Les escargots

Publié le par Magali

[Nouvelle autobiographique trash, 2015]

Un des deux garçons te colle contre le mur de la maison. Le crépis te griffe le dos. Il est près de dix heures du soir, Papa va s'inquiéter. Il faut que tu rentres.

Tu ne sais plus ce que tu fais là. Il y a ce type qui se rapproche de toi et qui te caresse le visage. Il y a cet autre mec qui guette la maison, au cas où.  Tout à l'heure, ils t'ont dit que tu étais jolie. Peut-être que tu en as embrassé un ou peut-être les deux. Tu ne sais plus trop. Tu veux juste rentrer. Mais ton corps refuse de bouger.

Le garçon se colle contre toi. Tu sens son haleine sur ton visage. Tu as le cœur qui s'accélère, qui bat dans les tempes. Tu sens les lèvres du garçon se coller contre les tiennes. Tu le sens forcer ta bouche. Tu sens une langue grasse, visqueuse qui s'enfonce dans ta gorge, qui fouille, qui y déverse son jus. Tu  penses à ces escargots que l'on fait dégorger avec du gros sel avant de les bouffer. Tu sens que la bave coule dans ton œsophage. Tu fermes les yeux à t'en fendre les paupières. Fuir les escargots. Mais plus tu tentes les fuir, plus ils grossissent. Leur bave se déversent sur ton menton. Certains se trémoussent vers ta glotte. Tu suffoques. Réagis ! Réveilles-toi ! Fais quelque chose !  D'un coup, le garçon se dégage.
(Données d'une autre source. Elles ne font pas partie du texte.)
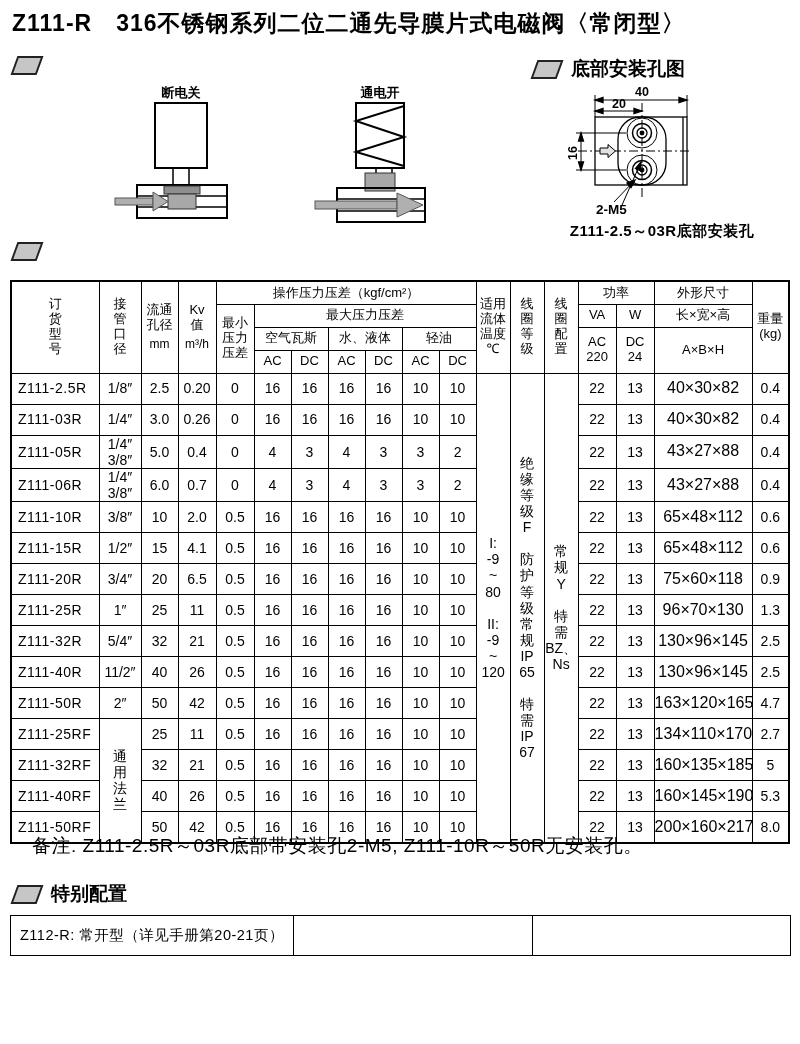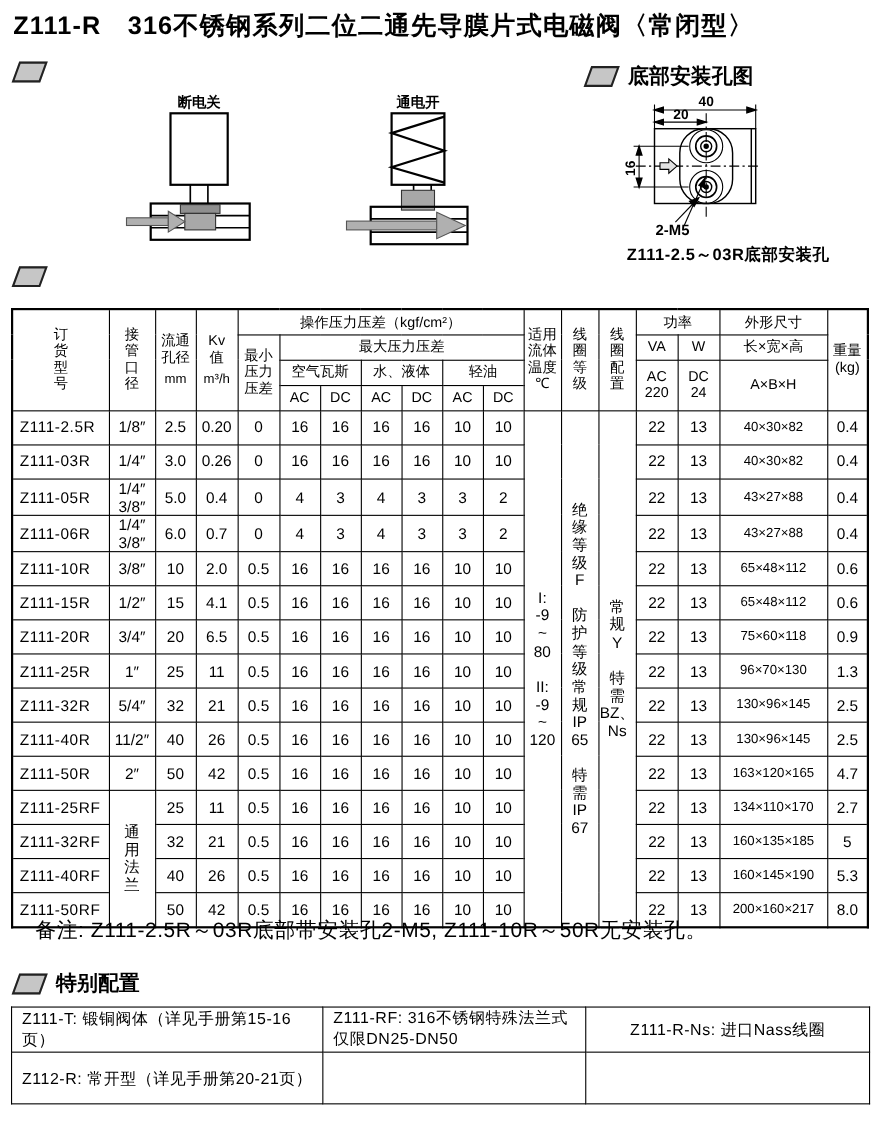"40×30×82" .params td.dims { font-size: 12px -> 16px }
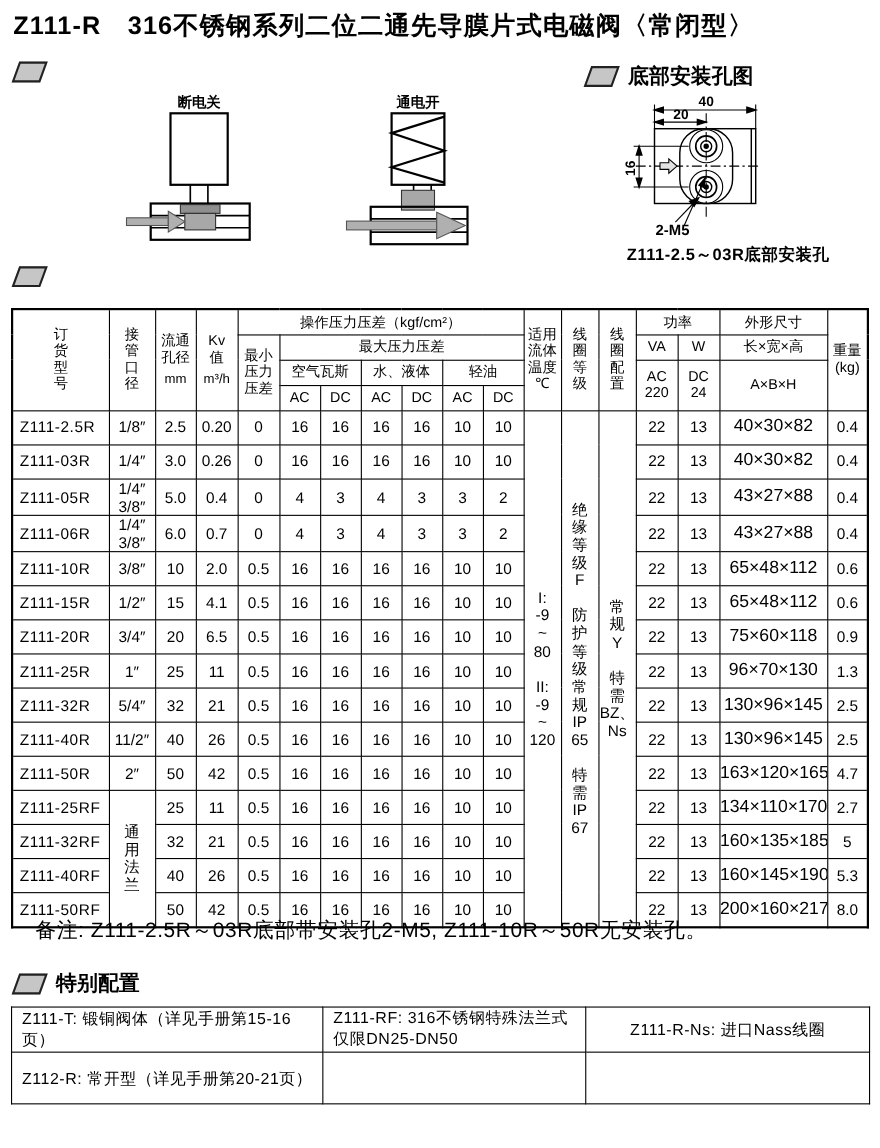"Z111-T: 锻铜阀体（详见手册第15-16页）" tr { html: <tr> <td>Z111-T: 锻铜阀体（详见手册第15-16页）</td> <td>Z111-RF: 316不锈钢特殊法兰式 仅限DN25-DN50</td> <td>Z111-R-Ns: 进口Nass线圈</td> </tr> -> none }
L'autre vient de le virer. Il est plus grand, il t'offre un sourire méchant. Ton sang se glace. Il s'appuie contre toi, son sexe presse ton ventre. A nouveau, la langue qui se fourre, plus brutale, plus frénétique. Des mains moites fouillent sous ton sweet sheart. Elles te palpent, te griffent..

Quelqu'un t'écarte du mur.  Quelqu'un se presse contre ton dos. Quelqu'un s'affaire sur les boutons de ton jean. Tu t'entends pleurer. Tu te vois te défendre mollement. Tu es assourdie par le tambourinement dans ta poitrine. Tu ne n'es plus vraiment là.

Tu penses à papa.

A la soupe qui doit être en train de chauffer. A la table qu'il faudra mettre, les couteaux à droites, la fourchette et la grosse cuillère à gauche.

Tu es avec papa. 

Tu es loin de cette fille blême, le visage pressé contre le crépis, alors qu'un des garçon s'énerve dans son corps et que l'autre, pantalon sur les genoux, filme avec son téléphone.

Tu n'es pas là.
Tu es en train de mettre les cuillères à gauche.